Public sources to seed from include the OWASP LLM Top 10 v2 reference attacks, AgentDojo benchmark, AISI’s published model card evaluations, Anthropic’s Many-Shot Jailbreaking dataset, Microsoft’s PyRIT generator, and the HackAPrompt corpus. Named agent-safety benchmarks anchor the comparison: AgentHarm (Gray Swan, 110 harmful agent behaviors across 11 categories) is the de facto leaderboard for harmful agent refusal; HarmBench covers ~510 behaviors across categories with both validation and test splits; FutureAGI’s PHARE benchmark adds ~6K labeled hallucination-harm examples for grounded-safety probing. Frontier model cards in 2026 disclose all three. a red-team gate that doesn’t track at least one is missing the audit currency. Augment with ScenarioGenerator runs targeting your specific tool surface. Track corpus version alongside model and prompt version so the regression record is reproducible.

Common mistakes

Treating red teaming as a launch event. Static corpora go stale within weeks; new jailbreaks land daily. Continuous is the only working mode in 2026.
Testing only direct user inputs. Indirect injection through retrieved content and tool outputs is the dominant 2026 attack vector. most red-team corpora under-cover it. Aim for ~40% indirect.
Not regression-locking discovered attacks. A jailbreak found and fixed but not added to the regression set will return at the next prompt change. Every confirmed attack must become a permanent test case.

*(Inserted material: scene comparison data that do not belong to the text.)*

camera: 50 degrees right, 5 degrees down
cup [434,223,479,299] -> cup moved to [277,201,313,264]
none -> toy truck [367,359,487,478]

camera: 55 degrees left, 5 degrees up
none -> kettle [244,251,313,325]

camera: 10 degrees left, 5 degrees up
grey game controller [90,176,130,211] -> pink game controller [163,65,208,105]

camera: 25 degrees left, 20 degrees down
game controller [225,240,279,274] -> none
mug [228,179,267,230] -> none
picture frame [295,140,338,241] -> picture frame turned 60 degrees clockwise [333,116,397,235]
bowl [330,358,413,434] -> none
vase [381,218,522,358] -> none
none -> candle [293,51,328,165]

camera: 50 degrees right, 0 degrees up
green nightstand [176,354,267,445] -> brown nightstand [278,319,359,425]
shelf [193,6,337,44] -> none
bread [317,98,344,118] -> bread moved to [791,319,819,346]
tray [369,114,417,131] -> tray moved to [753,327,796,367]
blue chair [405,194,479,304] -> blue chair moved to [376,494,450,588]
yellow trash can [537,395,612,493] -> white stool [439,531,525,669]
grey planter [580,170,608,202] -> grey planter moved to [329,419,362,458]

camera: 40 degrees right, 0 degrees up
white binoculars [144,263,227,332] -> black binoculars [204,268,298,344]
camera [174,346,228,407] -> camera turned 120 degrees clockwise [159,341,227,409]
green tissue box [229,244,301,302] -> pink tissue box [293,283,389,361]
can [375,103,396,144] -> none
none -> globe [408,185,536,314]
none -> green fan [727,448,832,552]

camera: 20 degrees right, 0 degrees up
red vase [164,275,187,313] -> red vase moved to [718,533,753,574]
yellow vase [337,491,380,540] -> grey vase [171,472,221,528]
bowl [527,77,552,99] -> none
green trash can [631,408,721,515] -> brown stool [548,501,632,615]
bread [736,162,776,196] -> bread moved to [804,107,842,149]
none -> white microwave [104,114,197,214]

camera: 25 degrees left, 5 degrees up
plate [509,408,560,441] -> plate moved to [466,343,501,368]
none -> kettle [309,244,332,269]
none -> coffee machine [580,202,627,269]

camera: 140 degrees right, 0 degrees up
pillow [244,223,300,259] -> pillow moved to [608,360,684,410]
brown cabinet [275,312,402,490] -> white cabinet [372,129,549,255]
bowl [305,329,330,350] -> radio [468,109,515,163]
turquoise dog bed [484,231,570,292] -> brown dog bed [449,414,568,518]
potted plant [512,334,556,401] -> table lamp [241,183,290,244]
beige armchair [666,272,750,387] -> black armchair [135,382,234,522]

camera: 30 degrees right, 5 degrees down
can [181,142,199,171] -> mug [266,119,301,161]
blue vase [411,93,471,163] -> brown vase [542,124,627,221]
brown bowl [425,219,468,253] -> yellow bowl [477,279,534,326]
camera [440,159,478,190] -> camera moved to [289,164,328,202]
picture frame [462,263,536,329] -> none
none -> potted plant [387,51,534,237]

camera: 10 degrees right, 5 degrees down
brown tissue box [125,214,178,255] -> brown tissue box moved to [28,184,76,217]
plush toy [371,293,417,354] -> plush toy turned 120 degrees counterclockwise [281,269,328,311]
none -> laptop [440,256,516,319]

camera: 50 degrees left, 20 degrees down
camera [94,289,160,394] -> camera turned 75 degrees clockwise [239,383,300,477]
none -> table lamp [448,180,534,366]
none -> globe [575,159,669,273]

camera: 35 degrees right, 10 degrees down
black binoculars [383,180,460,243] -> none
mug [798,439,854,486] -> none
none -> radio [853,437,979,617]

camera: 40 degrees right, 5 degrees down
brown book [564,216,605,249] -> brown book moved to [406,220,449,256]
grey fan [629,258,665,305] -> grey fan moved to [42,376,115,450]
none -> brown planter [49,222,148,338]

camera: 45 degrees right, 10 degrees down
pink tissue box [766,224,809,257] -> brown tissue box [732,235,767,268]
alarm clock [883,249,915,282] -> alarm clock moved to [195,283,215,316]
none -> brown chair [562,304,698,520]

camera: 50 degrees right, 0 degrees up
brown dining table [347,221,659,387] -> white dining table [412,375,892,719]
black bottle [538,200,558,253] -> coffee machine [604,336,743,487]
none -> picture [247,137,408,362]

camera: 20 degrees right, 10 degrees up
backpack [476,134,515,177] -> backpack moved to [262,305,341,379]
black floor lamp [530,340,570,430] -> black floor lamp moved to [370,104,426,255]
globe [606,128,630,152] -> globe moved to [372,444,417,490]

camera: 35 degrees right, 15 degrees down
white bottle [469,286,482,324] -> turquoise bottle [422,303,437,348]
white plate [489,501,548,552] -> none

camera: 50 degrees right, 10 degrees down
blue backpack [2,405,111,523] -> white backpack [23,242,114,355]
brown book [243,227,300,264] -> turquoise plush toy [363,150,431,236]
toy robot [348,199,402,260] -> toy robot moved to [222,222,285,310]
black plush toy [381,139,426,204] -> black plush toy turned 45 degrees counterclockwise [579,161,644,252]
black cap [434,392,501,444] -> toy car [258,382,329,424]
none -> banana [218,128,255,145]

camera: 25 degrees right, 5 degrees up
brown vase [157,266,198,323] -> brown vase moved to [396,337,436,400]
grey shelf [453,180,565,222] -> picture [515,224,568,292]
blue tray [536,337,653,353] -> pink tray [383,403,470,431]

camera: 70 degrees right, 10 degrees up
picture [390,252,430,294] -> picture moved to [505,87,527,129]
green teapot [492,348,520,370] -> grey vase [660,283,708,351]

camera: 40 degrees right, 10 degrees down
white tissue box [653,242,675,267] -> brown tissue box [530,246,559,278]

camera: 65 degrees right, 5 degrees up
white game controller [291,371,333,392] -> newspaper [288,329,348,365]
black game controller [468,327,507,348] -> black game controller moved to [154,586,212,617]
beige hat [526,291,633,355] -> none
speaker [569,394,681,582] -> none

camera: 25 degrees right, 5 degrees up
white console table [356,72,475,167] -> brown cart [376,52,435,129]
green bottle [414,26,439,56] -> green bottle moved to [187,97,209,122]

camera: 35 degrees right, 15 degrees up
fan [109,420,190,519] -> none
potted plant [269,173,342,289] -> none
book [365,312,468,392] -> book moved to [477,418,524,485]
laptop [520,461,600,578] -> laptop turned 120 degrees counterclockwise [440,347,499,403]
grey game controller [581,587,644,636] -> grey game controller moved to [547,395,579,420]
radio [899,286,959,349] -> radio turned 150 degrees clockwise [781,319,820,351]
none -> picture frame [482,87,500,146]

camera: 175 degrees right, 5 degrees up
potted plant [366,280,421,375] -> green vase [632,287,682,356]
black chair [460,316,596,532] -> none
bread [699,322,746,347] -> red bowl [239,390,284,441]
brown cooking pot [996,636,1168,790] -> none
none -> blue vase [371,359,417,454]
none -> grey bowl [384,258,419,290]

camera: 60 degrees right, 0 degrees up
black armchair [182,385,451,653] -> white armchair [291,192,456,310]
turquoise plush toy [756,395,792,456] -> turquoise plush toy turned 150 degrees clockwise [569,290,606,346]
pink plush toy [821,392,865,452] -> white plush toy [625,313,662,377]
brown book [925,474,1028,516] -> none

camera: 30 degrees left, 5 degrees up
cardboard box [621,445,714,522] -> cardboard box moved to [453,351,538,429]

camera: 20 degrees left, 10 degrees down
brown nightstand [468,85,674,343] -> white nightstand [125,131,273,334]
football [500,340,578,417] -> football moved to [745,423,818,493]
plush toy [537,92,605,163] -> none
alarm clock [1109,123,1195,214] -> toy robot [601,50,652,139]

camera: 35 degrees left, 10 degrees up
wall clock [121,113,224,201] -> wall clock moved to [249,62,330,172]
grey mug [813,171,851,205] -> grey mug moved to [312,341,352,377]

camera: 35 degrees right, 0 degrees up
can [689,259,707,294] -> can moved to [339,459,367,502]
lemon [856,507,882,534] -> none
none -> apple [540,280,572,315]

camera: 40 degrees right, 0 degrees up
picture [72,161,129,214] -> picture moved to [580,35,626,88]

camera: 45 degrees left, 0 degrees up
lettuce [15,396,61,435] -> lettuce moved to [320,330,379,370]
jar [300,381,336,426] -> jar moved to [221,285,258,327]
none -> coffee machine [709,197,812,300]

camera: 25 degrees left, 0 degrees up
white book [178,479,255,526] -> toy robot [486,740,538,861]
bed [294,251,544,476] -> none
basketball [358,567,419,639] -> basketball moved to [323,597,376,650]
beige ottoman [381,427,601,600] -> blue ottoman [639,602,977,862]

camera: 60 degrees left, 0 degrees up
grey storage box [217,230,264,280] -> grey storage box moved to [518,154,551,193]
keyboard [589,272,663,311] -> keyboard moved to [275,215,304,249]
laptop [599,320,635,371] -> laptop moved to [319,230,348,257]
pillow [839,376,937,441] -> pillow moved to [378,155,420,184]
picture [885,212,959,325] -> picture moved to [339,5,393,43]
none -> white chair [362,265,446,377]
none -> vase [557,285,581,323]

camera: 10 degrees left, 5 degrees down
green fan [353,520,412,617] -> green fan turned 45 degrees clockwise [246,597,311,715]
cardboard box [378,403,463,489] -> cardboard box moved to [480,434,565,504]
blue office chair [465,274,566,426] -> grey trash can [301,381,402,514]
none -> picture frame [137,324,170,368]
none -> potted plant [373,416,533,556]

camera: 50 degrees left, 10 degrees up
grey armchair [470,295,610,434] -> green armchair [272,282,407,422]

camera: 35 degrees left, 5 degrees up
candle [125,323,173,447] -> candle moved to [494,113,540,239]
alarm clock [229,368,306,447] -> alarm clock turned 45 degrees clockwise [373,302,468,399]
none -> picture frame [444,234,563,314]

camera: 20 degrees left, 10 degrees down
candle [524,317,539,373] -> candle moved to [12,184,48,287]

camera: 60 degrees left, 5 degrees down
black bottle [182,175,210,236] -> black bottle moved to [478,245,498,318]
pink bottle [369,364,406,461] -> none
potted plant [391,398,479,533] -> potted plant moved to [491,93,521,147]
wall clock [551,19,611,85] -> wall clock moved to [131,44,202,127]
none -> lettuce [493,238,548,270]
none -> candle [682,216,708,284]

Using the model under test as the judge. Self-grading inflates safety scores by 10-20% in our 2026 measurements. Pin the judge to a different model family or use deterministic detectors.
No success criteria per class. “How did red-team go?” with no per-class numbers is theater, not a signal. Set thresholds per class and per safety-critical cohort.
Skipping multi-modal coverage. If your system accepts images, PDFs, audio, or video, you need attacks in those modalities. Frontier multi-modal models leak through OCR-extracted text more than through the model’s native vision pathway.
No CI integration. A red-team run that requires a manual trigger gets skipped under deadline pressure. Wire it to every PR or every nightly release candidate.
Mixing red team with normal eval cohorts. Adversarial inputs are not representative inputs; mixing them inflates the safety dashboard and hides functional regressions. Keep red-team corpus, golden dataset, and production-replay set separate.
Letting blue team and red team merge. The team that builds the guardrails should not exclusively run the red team. the same blind spots end up in both. Rotate red-team authorship or use external help.
No corpus versioning. When the corpus changes, the attack-success-rate trend line becomes meaningless because the denominator moved. Version the corpus alongside the model and prompt, and report results against a specific corpus version.
Red-teaming only the model, not the agent system. The model is one component; the agent system also includes retrieval, tools, MCP servers, A2A peers, gateway routing, and the prompt template. Red team the system, not the model in isolation. the same model behaves differently in different agent shapes.